[Task inputs Boundary: Start]
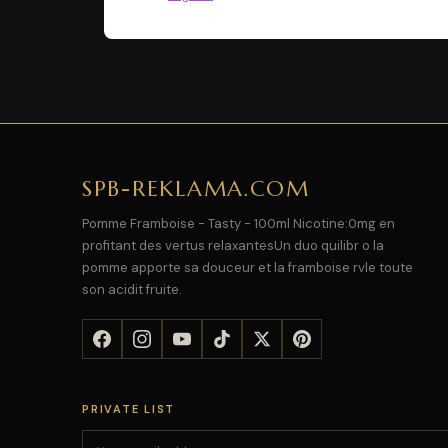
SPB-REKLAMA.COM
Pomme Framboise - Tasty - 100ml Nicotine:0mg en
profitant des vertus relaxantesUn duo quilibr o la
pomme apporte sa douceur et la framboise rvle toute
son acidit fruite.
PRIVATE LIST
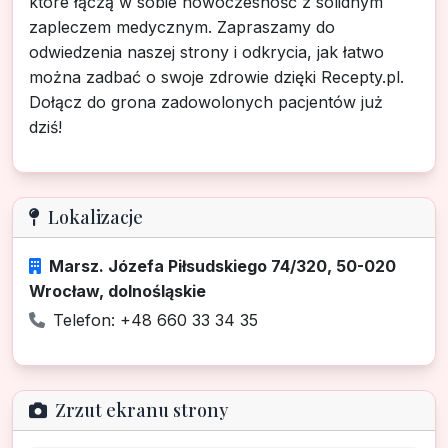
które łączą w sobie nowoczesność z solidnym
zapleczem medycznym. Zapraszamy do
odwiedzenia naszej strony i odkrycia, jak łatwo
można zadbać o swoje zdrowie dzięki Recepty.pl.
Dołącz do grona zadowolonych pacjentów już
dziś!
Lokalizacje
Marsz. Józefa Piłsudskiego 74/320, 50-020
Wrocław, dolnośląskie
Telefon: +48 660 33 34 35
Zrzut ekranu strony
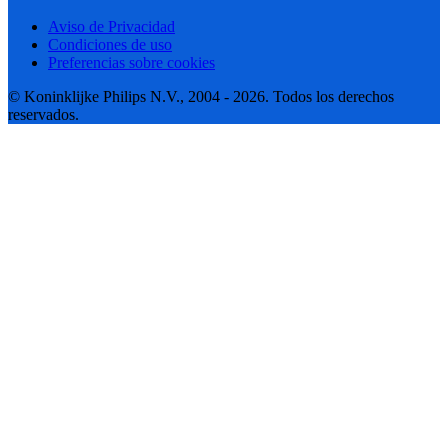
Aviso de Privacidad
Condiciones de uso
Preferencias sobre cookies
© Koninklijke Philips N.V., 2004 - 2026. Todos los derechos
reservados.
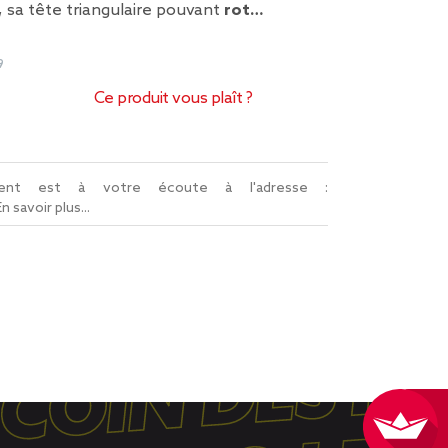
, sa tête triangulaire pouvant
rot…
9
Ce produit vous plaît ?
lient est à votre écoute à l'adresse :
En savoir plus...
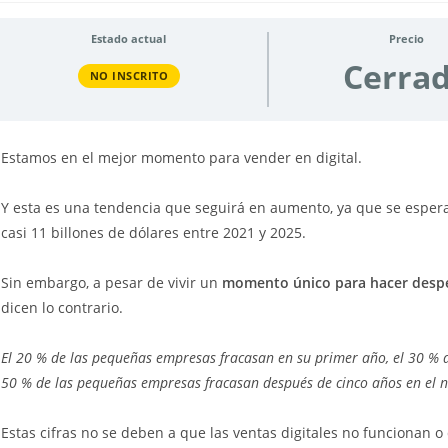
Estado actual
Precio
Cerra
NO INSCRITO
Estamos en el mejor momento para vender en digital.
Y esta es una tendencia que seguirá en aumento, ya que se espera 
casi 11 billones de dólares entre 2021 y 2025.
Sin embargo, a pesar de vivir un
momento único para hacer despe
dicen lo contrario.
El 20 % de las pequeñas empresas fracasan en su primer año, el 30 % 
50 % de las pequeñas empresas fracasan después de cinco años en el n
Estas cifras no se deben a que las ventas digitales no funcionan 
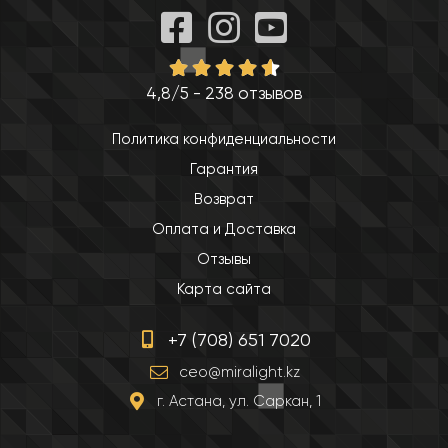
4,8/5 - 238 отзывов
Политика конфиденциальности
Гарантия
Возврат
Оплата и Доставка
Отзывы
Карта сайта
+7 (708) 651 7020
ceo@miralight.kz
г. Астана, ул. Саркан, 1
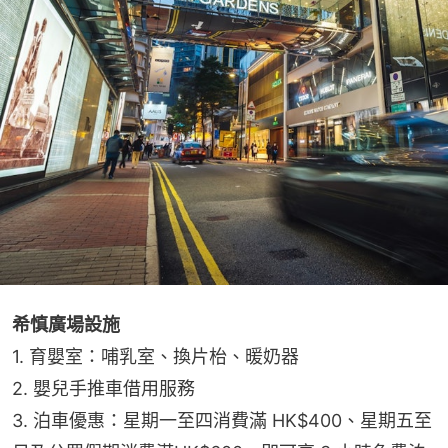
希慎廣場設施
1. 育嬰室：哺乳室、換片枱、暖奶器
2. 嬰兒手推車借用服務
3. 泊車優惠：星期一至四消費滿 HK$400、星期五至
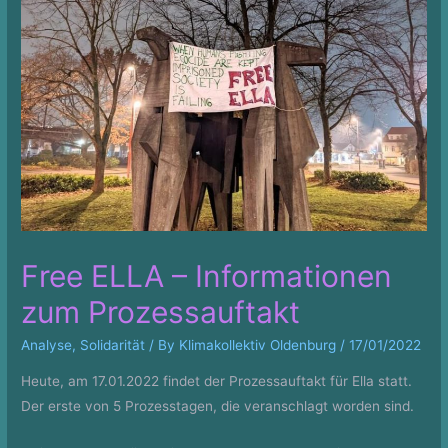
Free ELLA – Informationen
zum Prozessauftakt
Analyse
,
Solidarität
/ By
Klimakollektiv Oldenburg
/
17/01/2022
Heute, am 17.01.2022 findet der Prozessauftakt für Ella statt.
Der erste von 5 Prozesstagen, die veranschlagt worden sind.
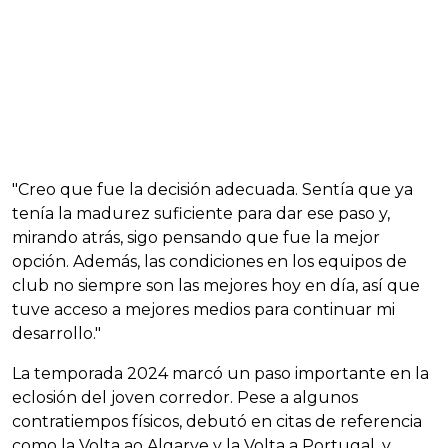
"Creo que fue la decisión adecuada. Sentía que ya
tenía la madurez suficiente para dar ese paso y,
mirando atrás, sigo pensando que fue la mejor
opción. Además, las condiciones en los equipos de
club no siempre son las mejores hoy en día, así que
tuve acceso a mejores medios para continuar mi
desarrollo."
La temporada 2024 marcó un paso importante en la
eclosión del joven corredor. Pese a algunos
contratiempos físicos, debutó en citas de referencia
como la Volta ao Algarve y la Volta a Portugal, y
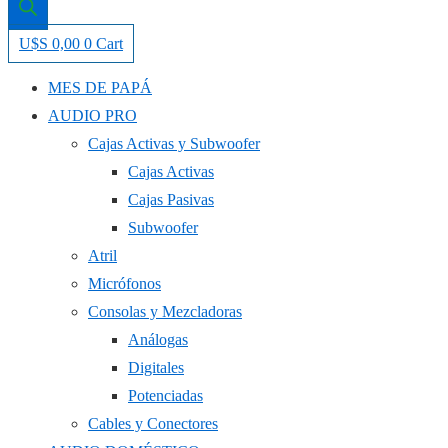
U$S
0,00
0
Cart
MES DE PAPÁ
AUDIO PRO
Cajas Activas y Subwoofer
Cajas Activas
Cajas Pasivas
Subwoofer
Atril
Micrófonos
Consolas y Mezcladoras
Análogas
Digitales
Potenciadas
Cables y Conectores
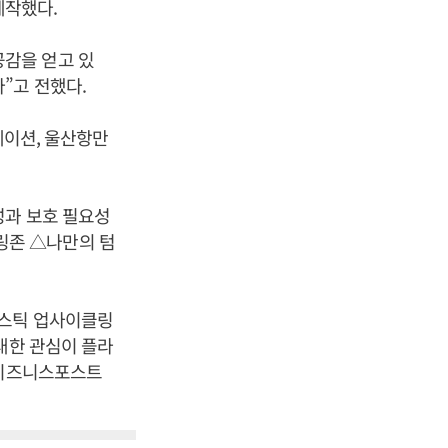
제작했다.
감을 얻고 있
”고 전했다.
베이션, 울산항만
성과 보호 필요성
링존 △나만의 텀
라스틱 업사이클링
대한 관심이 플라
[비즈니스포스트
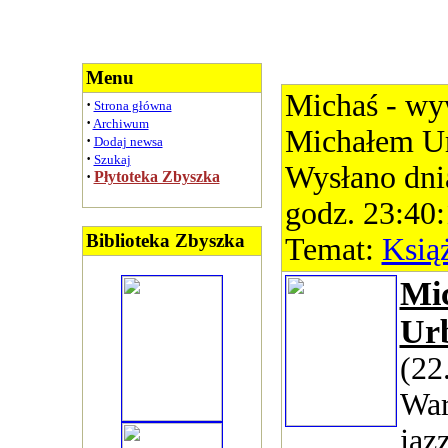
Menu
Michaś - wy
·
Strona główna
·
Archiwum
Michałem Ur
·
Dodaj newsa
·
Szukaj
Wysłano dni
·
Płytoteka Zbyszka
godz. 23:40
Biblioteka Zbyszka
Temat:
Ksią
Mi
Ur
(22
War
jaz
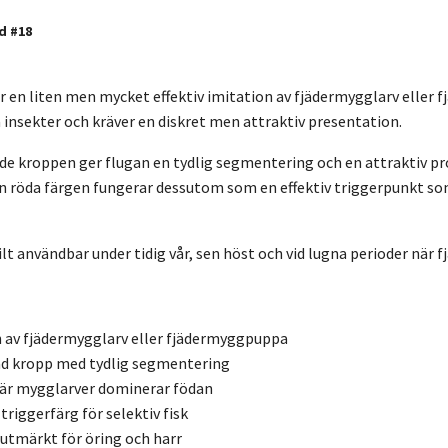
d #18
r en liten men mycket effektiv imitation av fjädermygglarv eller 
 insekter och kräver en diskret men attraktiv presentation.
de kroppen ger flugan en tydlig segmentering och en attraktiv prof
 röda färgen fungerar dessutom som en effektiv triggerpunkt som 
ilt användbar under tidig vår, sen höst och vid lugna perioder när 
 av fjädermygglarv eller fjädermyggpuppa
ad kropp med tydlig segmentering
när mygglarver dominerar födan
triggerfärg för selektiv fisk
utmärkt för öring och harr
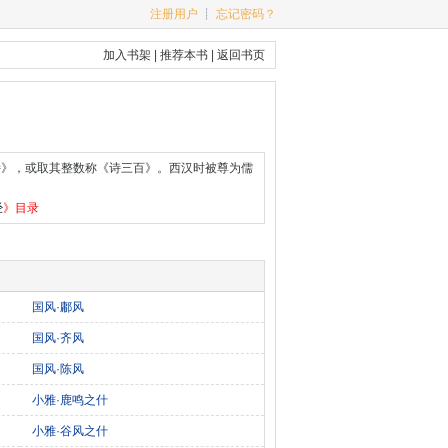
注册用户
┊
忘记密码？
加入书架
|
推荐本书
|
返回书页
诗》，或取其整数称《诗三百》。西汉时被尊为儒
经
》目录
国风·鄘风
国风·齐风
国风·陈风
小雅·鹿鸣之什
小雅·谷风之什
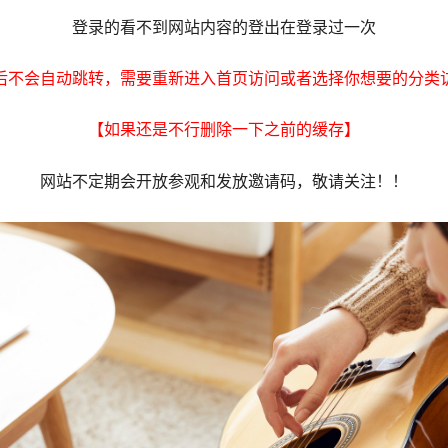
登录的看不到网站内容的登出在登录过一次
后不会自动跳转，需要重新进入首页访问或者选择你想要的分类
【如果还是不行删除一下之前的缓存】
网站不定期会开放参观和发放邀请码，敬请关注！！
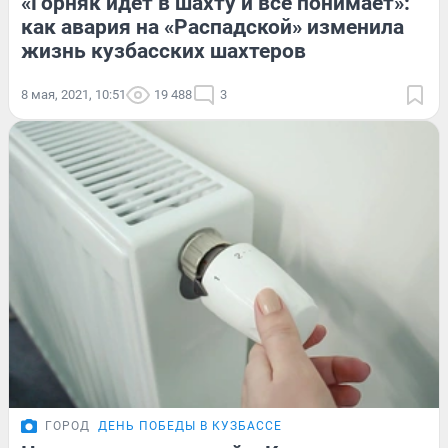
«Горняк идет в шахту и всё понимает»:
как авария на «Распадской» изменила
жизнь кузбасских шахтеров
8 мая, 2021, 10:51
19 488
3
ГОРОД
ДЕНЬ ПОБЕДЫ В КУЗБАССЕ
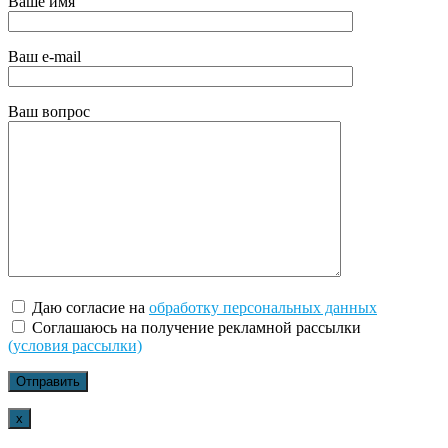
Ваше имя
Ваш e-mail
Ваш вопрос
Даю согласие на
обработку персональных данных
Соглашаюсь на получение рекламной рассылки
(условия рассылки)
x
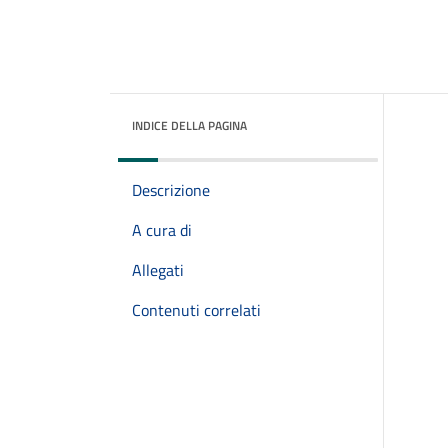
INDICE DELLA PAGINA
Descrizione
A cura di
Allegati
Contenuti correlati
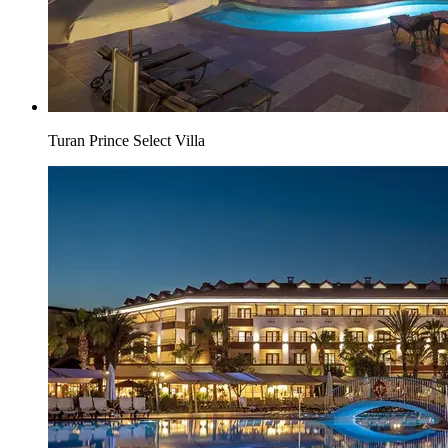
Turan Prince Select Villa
[Task inputs Boundary: End]
How to complete this task: Locate the word "рассылки" in the records above, and return each line that has it.

The answer:
Соглашаюсь на получение рекламной рассылки
(условия рассылки)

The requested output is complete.